§ Instructions to follow
Reproduce each line below precisely. Drop the pictures.

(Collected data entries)
※ ※ ※

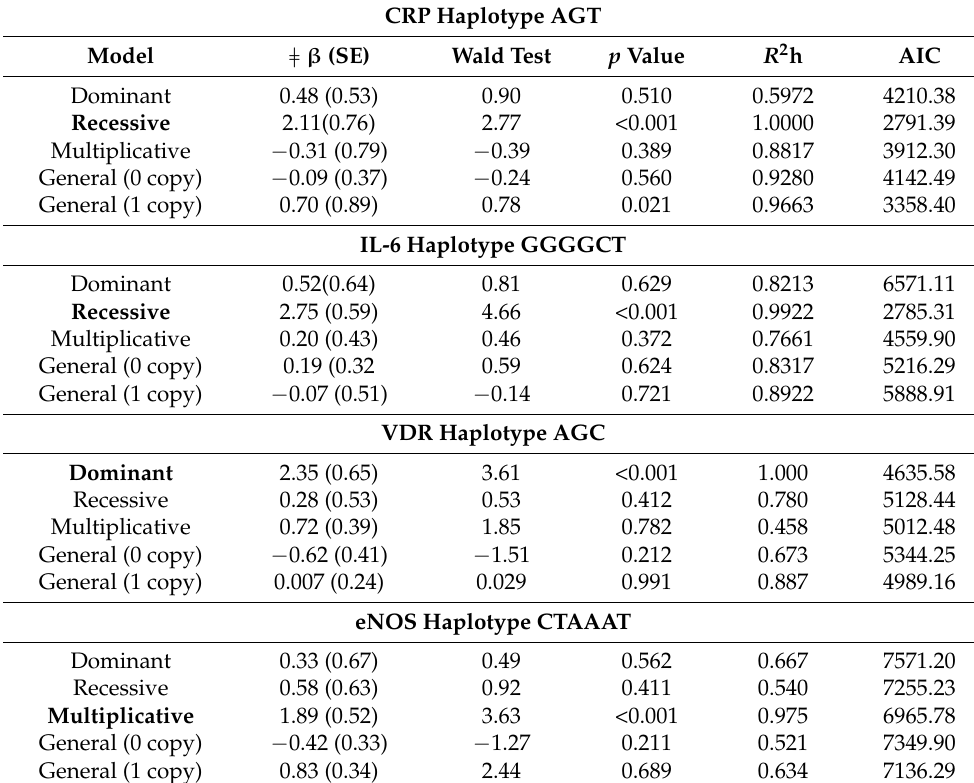
Table 5. Functional implications of susceptibility haplotypes and their best fit model.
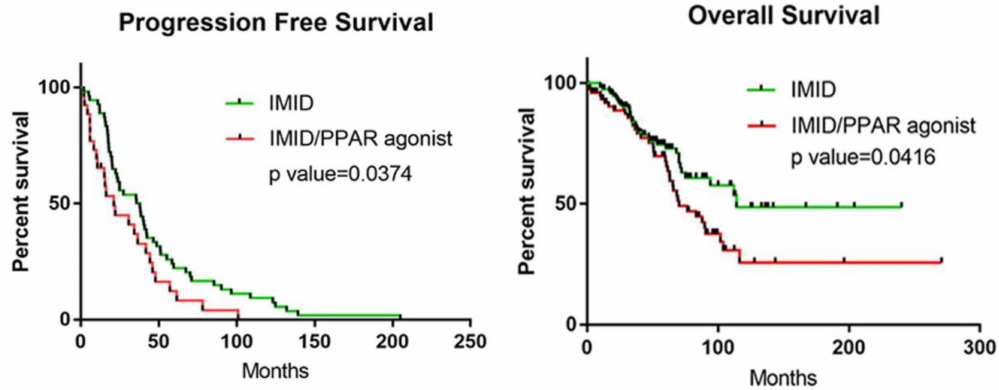
Figure 5. Coadministration of PPAR agonists with IMiDs is associated with worse progression-free survival and overall survival. Left panel: progression-free survival. Right panel: overall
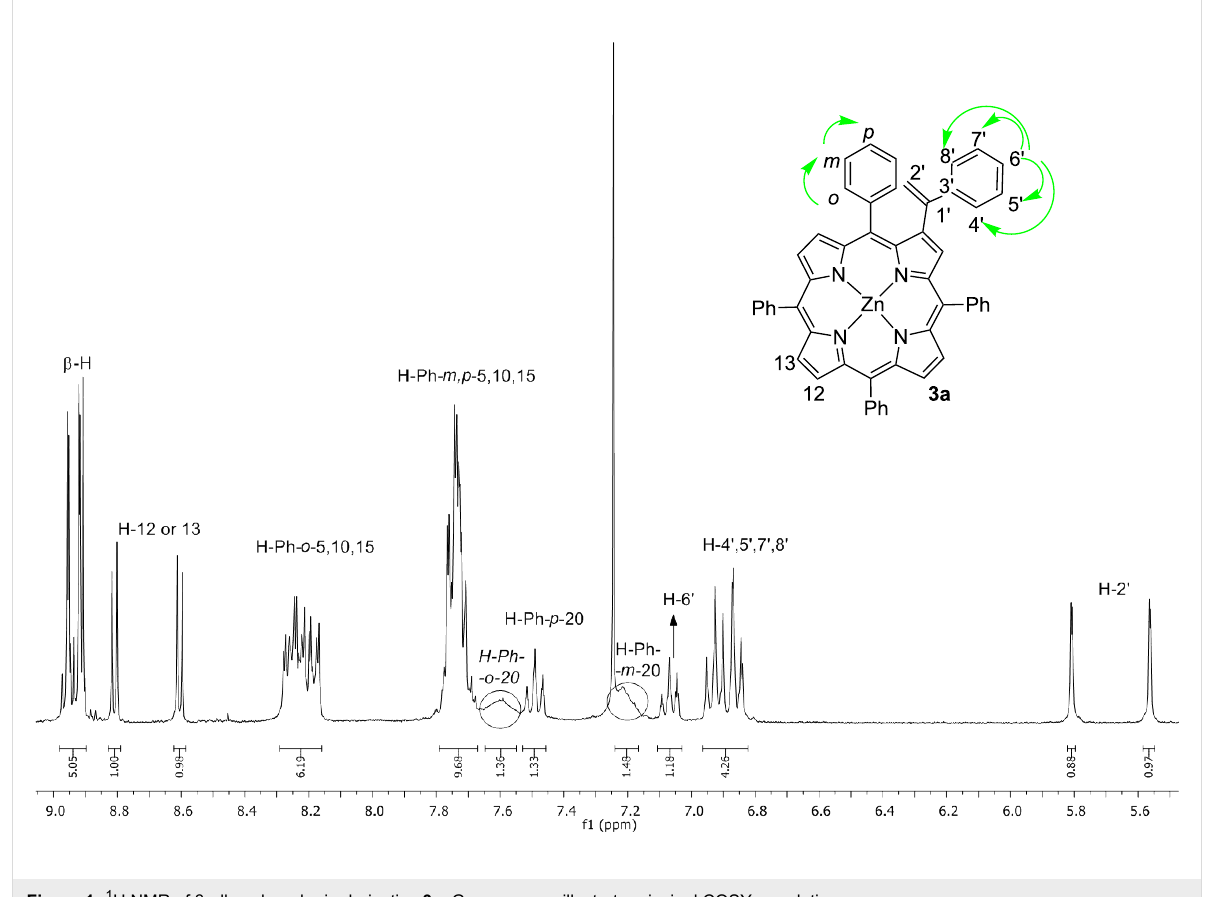
Figure 1: 1 H NMR of β -alkenylporphyrin derivative 3a . Green arrows illustrate principal COSY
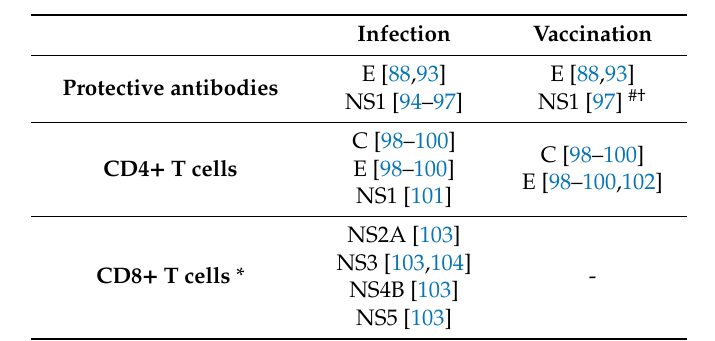
Table 2. TBEV proteins eliciting TBEV-specific immune responses in humans upon TBEV infection or TBEV vaccination.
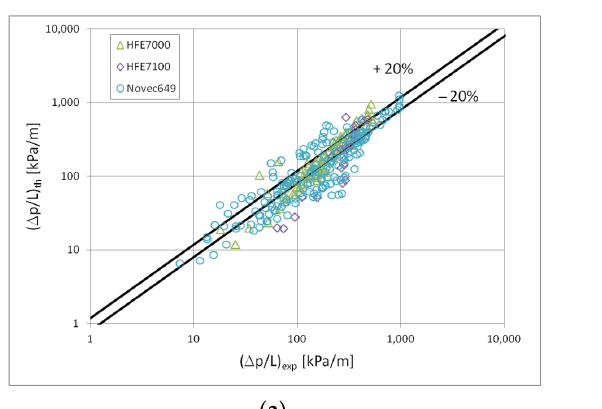
( b ) Figure 13. Comparison of the results of experimental studies on the condensation of the investi- gated refrigerants in mini-channels in terms of pressure drops with the proprietary correlation (3) for the dispersion structure; ( a ) for individual refrigerant, ( b ) for individual mini-channels diame- ters.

※ ※ ※

§ Solution for this task
Table 5. Functional implications of susceptibility haplotypes and their best fit model.
Figure 5. Coadministration of PPAR agonists with IMiDs is associated with worse progression-free survival and overall survival. Left panel: progression-free survival. Right panel: overall
Figure 1: 1 H NMR of β -alkenylporphyrin derivative 3a . Green arrows illustrate principal COSY
Table 2. TBEV proteins eliciting TBEV-specific immune responses in humans upon TBEV infection or TBEV vaccination.
( b ) Figure 13. Comparison of the results of experimental studies on the condensation of the investi- gated refrigerants in mini-channels in terms of pressure drops with the proprietary correlation (3) for the dispersion structure; ( a ) for individual refrigerant, ( b ) for individual mini-channels diame- ters.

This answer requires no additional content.